Hello Production05, enjoy your comments. On speaking about Module, have you ever noticed who is on the board and the management team. Was surprised at how many CMM and Tam People are here.

Drag8750

rhump said...

Module Resources is where PK et al. will head once they are told to promptly leave CMM by the major shareholders. One can only hope!

production05 said...

Hi drag8750,

I am not familiar with the TAM people, as I don't follow them closely. I did notice a few CMM people though. I think it's partly due to Module's core project being an option from CMM and partly due to Module sharing the same office as TAM and CMM - it helps to reduce the G&A costs for all 3 companies.

I don't own any Module shares personally, but I think they have some decent potential on a longer term basis, as I believe the Carolin property is legit in a US$1,060 gold price environment. It produced around 43,000 ounces from 1982 - 1984, just missing the last gold bull run (although the Carolin Mine share price took total advantage of the high prices while the mine was in development prior to 1982). I think it closed down after 1984 due to low gold prices.

Actually, here are some share prices from the last gold bull run:

1) Carolin Mines:

Dec'78 share price - $3.10
Jan'80 share price - $21.00
Share price peak, Oct'80 - $57.00

2) Sigma Mines

Dec'78 share price - $36.00
Jan'80 share price - $47.00
Share price peak, Sep'80 - $57.00

Sigma Mines back then was the Sigma underground portion of what we call Lamaque today (the Century Mining portion). The Lamaque portion from 1980 was owned by Teck Corp (Teck Cominco/Teck Resources). Actually, I numbers I posted above doesn't show it but I think Sigma Mines had done a prior move from about $3.00 to $36.00 prior to 1978. I heard John Embry talking about that. I think he said he owned from about $3.00 to about $20.00.

Of course, we have yet to see this type of frenzy in the junior gold space this time around. I think this gold bull market is different though. I think economic impact is much more global this time around and more drawn out (of course, the debt market crash completely hammered the junior space this time). I think the factors driving the gold price this time are far different from last time also (i.e. no double digit inflation, although monetary inflation is coming due to massive "quantitative easing" that was done around the world to prevent a 2nd great depression, and no severe middle east crisis as yet). As such, last time was one giant spike with no sustainability (everything crashed relatively fast), while time it is much more calculating with pullbacks to build foundation. In my opinion, this bull run is much better for investors who are looking for a multi-year investment. Maybe more dollars will come back into the junior gold space once institutional investors are ready to take on a greater risk/reward profile. I highly though we will see the same type of share price frenzy that was realized in the last gold bull run though. It should be rewarding to junior gold investors nonetheless.

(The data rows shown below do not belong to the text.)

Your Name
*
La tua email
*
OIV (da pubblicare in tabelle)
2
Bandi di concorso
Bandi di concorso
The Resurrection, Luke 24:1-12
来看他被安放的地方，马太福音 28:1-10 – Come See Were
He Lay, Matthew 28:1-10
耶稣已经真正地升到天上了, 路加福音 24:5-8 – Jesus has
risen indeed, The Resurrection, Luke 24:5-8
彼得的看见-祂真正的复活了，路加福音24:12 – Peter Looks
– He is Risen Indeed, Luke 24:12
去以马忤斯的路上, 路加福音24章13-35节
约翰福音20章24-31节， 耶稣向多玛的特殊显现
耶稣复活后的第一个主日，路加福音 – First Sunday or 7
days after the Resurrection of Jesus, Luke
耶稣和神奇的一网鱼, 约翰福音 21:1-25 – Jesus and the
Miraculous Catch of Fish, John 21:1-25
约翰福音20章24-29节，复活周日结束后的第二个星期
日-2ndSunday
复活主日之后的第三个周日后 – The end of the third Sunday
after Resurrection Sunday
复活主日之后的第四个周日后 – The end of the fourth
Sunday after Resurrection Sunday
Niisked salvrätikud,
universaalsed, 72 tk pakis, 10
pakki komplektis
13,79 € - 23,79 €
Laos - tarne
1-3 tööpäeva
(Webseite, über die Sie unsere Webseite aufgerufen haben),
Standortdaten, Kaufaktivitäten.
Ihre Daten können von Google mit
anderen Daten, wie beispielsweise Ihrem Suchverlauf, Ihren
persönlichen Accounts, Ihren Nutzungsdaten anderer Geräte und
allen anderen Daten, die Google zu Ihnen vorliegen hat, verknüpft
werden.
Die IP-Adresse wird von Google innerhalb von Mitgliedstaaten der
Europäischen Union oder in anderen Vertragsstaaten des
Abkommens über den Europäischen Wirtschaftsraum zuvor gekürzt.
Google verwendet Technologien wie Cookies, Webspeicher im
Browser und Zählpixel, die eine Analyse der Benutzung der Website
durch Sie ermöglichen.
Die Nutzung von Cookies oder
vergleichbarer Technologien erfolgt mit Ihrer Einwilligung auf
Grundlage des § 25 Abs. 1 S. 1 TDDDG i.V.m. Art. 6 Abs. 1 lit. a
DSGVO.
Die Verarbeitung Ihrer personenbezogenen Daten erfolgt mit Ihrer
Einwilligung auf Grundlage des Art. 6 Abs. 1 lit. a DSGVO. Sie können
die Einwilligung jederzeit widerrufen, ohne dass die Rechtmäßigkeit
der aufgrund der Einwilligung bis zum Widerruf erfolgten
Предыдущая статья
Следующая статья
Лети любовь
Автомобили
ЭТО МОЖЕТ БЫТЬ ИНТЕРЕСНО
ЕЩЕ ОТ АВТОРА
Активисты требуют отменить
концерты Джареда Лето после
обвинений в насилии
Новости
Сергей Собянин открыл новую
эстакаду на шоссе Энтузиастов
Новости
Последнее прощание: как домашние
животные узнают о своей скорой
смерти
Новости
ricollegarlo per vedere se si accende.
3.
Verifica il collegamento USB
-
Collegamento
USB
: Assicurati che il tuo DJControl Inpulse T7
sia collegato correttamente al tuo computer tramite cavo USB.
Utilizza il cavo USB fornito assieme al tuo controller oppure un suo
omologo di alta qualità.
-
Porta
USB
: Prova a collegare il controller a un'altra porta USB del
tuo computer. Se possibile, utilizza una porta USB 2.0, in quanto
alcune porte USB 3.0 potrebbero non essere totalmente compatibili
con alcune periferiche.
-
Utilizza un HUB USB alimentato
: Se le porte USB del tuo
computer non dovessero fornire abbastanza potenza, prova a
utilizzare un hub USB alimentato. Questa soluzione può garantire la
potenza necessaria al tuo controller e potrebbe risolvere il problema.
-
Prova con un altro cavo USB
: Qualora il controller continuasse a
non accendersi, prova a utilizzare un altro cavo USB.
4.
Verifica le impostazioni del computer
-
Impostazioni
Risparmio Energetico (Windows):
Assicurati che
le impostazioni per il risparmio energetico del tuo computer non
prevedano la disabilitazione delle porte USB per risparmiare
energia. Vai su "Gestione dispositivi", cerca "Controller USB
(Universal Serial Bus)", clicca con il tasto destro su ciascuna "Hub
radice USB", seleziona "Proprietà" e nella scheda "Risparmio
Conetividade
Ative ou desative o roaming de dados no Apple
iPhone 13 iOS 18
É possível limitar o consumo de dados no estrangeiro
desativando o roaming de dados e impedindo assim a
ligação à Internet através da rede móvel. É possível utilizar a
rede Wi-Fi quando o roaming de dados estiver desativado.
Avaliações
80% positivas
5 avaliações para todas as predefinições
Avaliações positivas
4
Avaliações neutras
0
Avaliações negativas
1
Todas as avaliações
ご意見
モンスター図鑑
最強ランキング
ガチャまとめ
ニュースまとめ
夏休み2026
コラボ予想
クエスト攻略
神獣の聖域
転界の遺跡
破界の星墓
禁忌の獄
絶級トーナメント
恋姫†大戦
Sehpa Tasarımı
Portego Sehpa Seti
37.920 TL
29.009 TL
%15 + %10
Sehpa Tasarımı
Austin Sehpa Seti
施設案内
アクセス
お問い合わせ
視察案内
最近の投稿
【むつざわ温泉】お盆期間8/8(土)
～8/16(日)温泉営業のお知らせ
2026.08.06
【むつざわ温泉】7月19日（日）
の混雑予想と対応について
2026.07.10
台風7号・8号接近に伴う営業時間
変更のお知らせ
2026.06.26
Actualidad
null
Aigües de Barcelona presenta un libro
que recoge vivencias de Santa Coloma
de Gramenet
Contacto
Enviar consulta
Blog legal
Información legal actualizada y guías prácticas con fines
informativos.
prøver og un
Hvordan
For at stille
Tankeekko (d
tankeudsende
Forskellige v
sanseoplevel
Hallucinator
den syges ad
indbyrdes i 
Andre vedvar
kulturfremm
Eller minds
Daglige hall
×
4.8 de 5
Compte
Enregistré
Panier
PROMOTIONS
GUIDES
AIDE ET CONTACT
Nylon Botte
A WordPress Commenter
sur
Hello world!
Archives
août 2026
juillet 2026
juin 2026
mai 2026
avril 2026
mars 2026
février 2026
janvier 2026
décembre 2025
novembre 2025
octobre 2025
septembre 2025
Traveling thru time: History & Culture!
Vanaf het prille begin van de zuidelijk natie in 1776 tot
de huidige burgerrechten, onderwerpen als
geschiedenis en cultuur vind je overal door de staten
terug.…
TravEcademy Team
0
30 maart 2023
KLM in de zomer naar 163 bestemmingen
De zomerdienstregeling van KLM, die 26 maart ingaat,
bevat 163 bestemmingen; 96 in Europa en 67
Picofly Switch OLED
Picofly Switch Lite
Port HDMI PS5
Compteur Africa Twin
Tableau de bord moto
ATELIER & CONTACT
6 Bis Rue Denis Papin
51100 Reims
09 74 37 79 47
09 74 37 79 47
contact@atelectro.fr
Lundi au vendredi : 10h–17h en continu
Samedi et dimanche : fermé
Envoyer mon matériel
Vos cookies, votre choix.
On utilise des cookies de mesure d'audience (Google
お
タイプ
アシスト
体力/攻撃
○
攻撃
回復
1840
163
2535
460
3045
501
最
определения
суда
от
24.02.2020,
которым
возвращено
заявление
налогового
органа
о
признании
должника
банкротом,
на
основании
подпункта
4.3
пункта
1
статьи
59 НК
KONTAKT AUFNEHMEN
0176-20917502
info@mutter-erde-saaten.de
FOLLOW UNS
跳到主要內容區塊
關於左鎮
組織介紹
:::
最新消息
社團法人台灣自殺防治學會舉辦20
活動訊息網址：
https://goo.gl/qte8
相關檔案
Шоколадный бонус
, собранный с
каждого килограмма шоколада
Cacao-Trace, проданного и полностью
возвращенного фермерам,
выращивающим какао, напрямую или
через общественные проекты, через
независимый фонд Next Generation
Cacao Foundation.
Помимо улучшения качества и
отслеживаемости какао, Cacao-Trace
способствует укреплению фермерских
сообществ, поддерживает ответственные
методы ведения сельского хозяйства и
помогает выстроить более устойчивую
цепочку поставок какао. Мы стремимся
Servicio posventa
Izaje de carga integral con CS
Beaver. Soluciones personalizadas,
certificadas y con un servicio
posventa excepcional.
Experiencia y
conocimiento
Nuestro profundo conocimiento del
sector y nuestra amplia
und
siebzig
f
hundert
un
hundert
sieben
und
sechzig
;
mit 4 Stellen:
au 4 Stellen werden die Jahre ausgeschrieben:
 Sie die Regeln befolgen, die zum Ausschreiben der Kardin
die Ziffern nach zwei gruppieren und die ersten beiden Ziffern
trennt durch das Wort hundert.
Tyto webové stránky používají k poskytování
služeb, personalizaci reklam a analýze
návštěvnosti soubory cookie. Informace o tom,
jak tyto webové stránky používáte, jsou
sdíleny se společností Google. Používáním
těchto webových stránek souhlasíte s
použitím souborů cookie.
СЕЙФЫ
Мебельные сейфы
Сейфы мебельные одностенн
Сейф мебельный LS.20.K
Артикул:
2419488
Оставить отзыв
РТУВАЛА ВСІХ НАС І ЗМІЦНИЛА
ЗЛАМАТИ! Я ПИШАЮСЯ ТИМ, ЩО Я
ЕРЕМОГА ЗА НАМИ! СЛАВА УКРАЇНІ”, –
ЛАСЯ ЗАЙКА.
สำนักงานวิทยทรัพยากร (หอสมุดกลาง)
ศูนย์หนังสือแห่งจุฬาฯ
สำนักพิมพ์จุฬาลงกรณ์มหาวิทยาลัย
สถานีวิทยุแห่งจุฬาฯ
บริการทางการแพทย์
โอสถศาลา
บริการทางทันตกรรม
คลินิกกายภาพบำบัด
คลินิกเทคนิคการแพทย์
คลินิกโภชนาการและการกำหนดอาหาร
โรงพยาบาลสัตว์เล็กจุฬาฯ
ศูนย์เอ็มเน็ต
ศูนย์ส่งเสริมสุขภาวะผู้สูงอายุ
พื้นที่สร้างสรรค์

Anyway, back to Carolin and Module. I think Module's progress as been terrible slow due to the lack of cash. They should be doing much better for a semi-advanced stage project. I Carolin/Module will likely have to take a back seat in this gold price run (at least compare to Carolin's performance last time), but there is still plenty of time for them to do well if they begin to show some progress.

The ideal scenario is for Module to expand the resource base at Carolin/Lader over the next couple of years (they have about 200,000 historical, non-43-101, ounces identified already) then eventually bring the project back into production in this rich gold price environment. The Module shareholders can enjoy a good share price run, then eventually merge with Century to realize full benefits from a more robust mid-tier company for both Module and Century shareholders. That would be the ideal scenario for Carolin, but we are a long way away from that.